Waterfalls are formed as water flows over a vertical drop or a series of drops in the course of a stream or river.
There are waterfalls in the Republic of Azerbaijan. Those in the northern regions of Azerbaijan usually freeze in winter.

Laza, Gusar 

Laza waterfall is the most popular waterfall in the village of Laza in Gusar, which is located in the northeast of the Caucasus Mountains, at the bottom of a high mountainous plateau “Shah yaylag” of the highest alps Shahdag 4242 m above sea level.
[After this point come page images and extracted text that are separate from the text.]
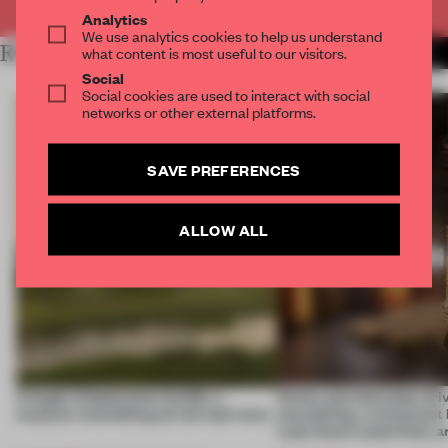
Analytics
We use analytics cookies to help us understand
RELATED ARTICLES
what content is most useful to our visitors.
MORE HOSPITALITY
Social
Social cookies are used to interact with social
networks or other external platforms.
SAVE PREFERENCES
ALLOW ALL
A bagel-shaped door handle, a
Honey and chocolate driv
museum resembling terrain and more
storytelling, a restaurant
Lake Como waterfront, 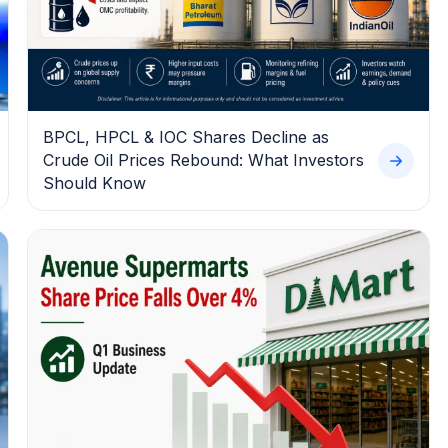
BPCL, HPCL & IOC Shares Decline as
Crude Oil Prices Rebound: What Investors
Should Know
In winter, climbing competitions are held at the frozen waterfalls here.

Afurja, Guba 

About 75 metres in height, Afurdja is located in Guba. The waterfall has been included in the list of natural monuments of the Republic of Azerbaijan and is protected by the state.

Mujug, Gabala 
Mychig waterfall is located in Qabala District. It takes its source from snow and rain waters on Gotur mountain and falls into the Demiraparan River. About 96 metres tall, Mychig waterfall is the highest waterfall in Azerbaijan.

Yeddi gozal, Gabala 
"Yeddi gozal" waterfall is located 4 km far from the center of Gabala city, in the settlement of Vendam of Gabala district. It is located on the edge of the Oghuz-Gabala highway.

Tekdam, Yardimli 
Tekdam waterfall is located in the Yardimli District and attracts many tourists. It is about 34 m tall.

Ilisu, Gakh 
İlisu waterfall with a height of 25m  is located in the Qakh District. One should walk at least half an hour to access the waterfall.

Katekhchay, Balaken 
Katekh waterfall 20 meters high is one of the biggest waterfalls in Azerbaijan which is located in Balakan District.

Waterfalls in Ismayilli District are Galajiq, Burovdal, Chaygovushan, Istisu, Pirbenovshe, and Medrese.